Le rite des cendres, un remède
Le rite des cendres est un « signe austère » qui « fait réfléchir sur la caducité de notre condition humaine ». Il est « comme un remède au goût amer, mais efficace, pour guérir la maladie de l’apparence ». Les cendres mettent en lumière le néant qui se cache derrière la recherche effrénée des récompenses mondaines, « des poussières emportées par le vent ».
Or, « notre cœur a soif d’éternité » et le Carême est un « chemin de guérison » donné par le Seigneur, « non pas pour tout changer du jour au lendemain, mais pour vivre chaque jour dans un esprit nouveau ».
Purifiés par les cendres du Carême, purifiés de l’hypocrisie de l’apparence, la prière, la charité et le jeûne retrouvent toute leur force et régénèrent un rapport vivant avec Dieu, avec les frères et avec soi-même, promet François.
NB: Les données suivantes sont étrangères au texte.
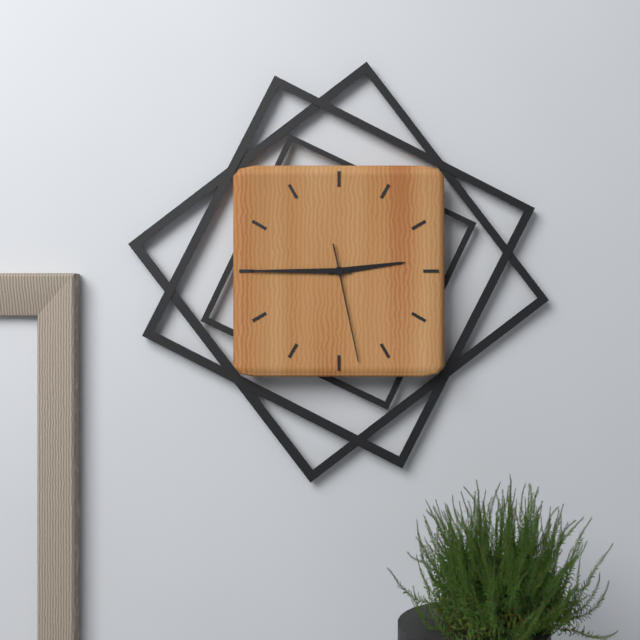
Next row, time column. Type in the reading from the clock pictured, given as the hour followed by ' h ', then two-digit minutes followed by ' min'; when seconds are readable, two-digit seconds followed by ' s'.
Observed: 2 h 45 min 28 s
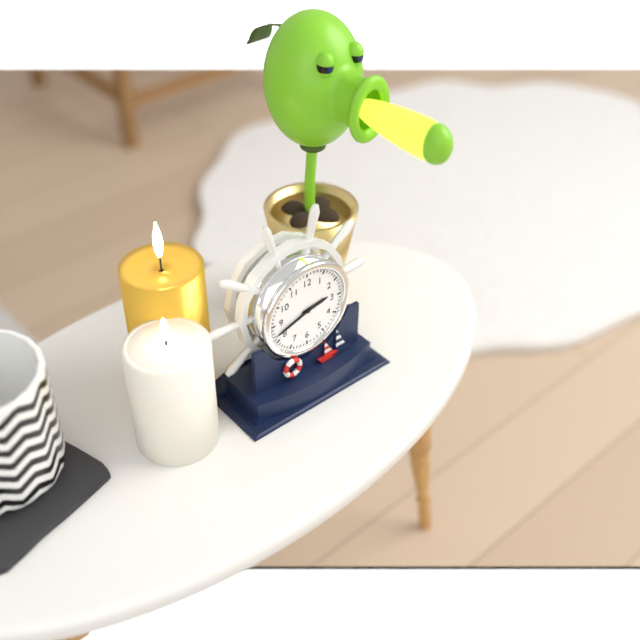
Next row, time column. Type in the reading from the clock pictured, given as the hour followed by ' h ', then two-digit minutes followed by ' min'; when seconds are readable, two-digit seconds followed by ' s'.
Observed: 2 h 42 min
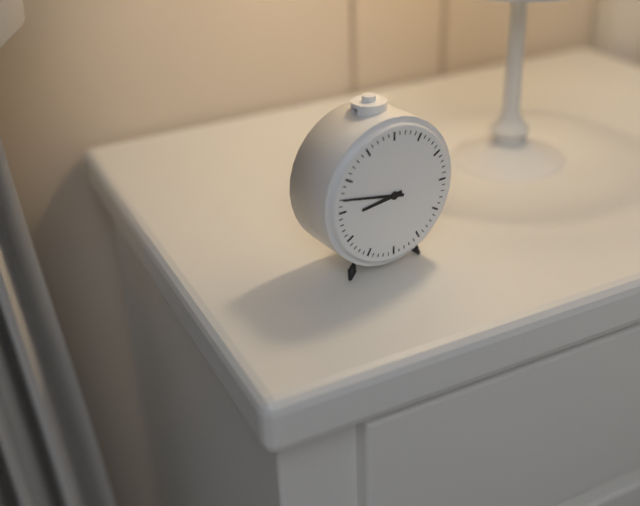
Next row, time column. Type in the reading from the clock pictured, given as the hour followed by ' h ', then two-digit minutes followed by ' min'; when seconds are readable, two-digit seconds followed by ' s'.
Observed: 8 h 47 min
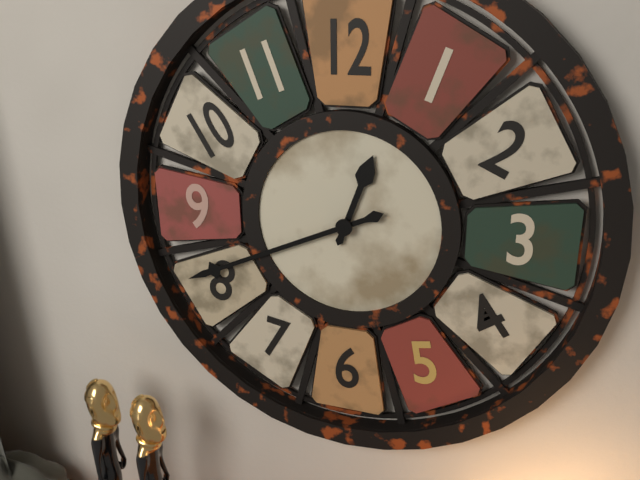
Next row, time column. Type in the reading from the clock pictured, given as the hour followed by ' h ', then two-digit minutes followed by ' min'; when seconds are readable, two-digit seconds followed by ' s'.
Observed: 12 h 41 min
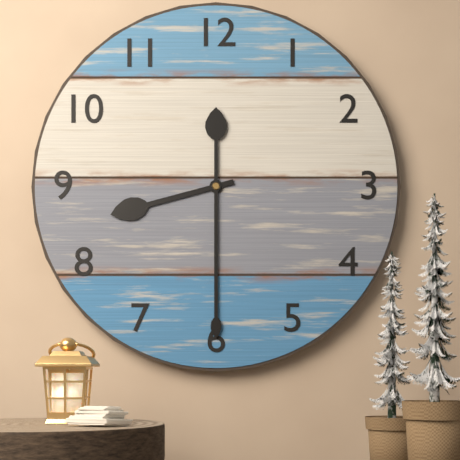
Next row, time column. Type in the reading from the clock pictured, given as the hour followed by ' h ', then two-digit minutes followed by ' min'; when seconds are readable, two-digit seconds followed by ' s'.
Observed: 8 h 30 min
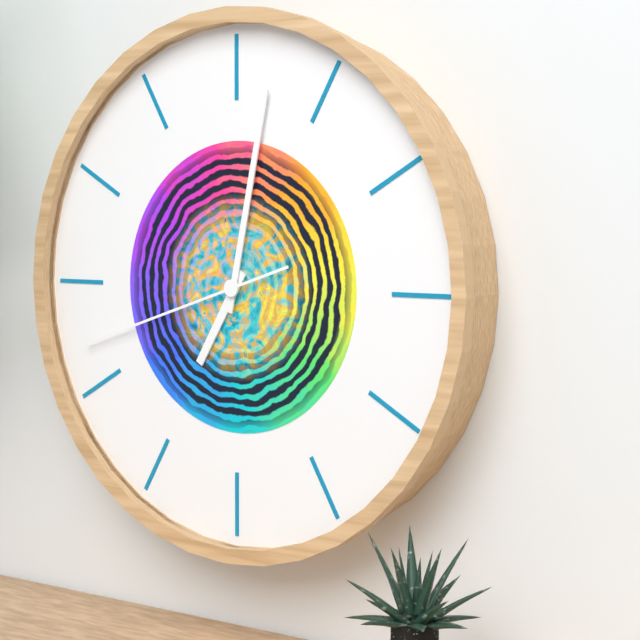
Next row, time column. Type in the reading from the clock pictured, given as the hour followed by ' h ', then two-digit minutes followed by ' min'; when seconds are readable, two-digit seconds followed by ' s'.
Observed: 7 h 02 min 42 s
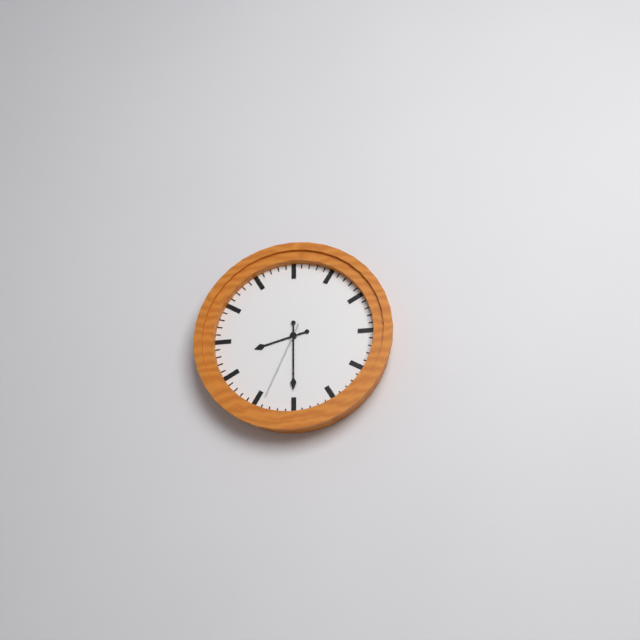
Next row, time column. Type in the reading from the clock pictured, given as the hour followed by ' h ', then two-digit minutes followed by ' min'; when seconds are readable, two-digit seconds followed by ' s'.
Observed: 8 h 30 min 34 s
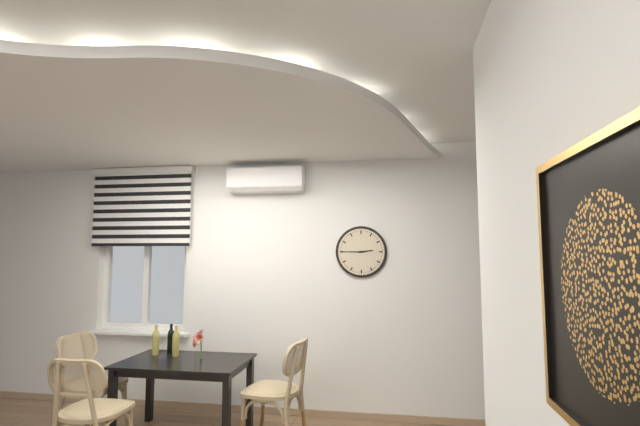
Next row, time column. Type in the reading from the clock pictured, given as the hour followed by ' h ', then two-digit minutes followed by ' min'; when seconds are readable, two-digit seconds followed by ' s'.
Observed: 2 h 45 min
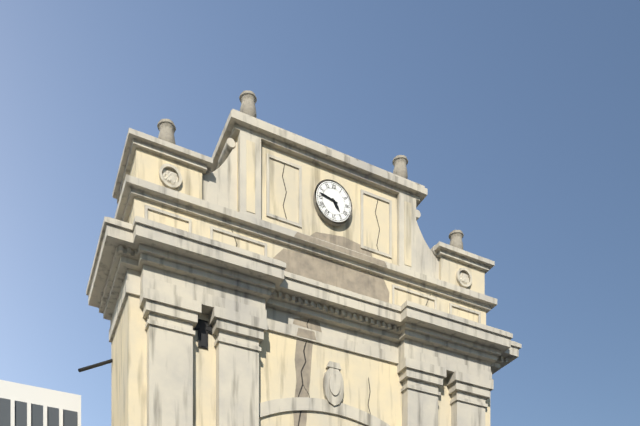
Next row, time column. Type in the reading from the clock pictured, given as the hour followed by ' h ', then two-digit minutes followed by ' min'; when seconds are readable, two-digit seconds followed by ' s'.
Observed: 4 h 47 min
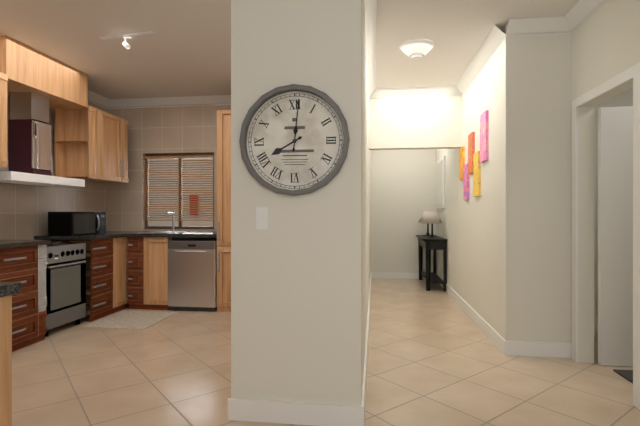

La prière, la charité et le jeûne peuvent changer l’Histoire
Il suggère de prier humblement, « dans le secret », en silence, sans se laisser prendre par la précipitation. Devant le Crucifié, il propose de se laisser envahir par sa tendresse. Ce « dialogue chaleureux d’affection et de confiance qui console et ouvre le cœur » permettra de redécouvrir « la joie intime qu’il y a à donner » . L’aumône, faite loin des projecteurs, donne paix et espérance au cœur, assure François. Outre la vraie prière et la charité, il y a le jeûne. Ce n’est pas un régime, « au contraire, il nous libère de l’autoréférentialité de la recherche obsessionnelle du bien-être physique » avertit le Pape. Il s’agit de s’émanciper de tout ce qui nous donne une certaine dépendance pour « donner sa juste valeur aux choses ».
La prière, la charité et le jeûne doivent mûrir dans le secret, mais leurs effets ne sont pas secrets. « Ils peuvent changer l’Histoire ». Ce sont « les voies principales qui permettent à Dieu d’intervenir dans notre vie et dans la vie du monde. Ce sont les armes de l’esprit, et c’est avec elles que, en cette journée de prière et de jeûne pour l’Ukraine, nous implorons de Dieu cette paix que les hommes à eux seuls ne parviennent pas à construire ».
Le Pape conclut par une supplique adressée au Seigneur afin qu’il écoute la prière de ceux qui se confient à Lui, « surtout celle des plus humbles, des plus éprouvés, de ceux qui souffrent et qui fuient sous le vacarme des armes ». François l’implore de remettre dans les cœurs la paix, et de redonner à nos jours sa paix.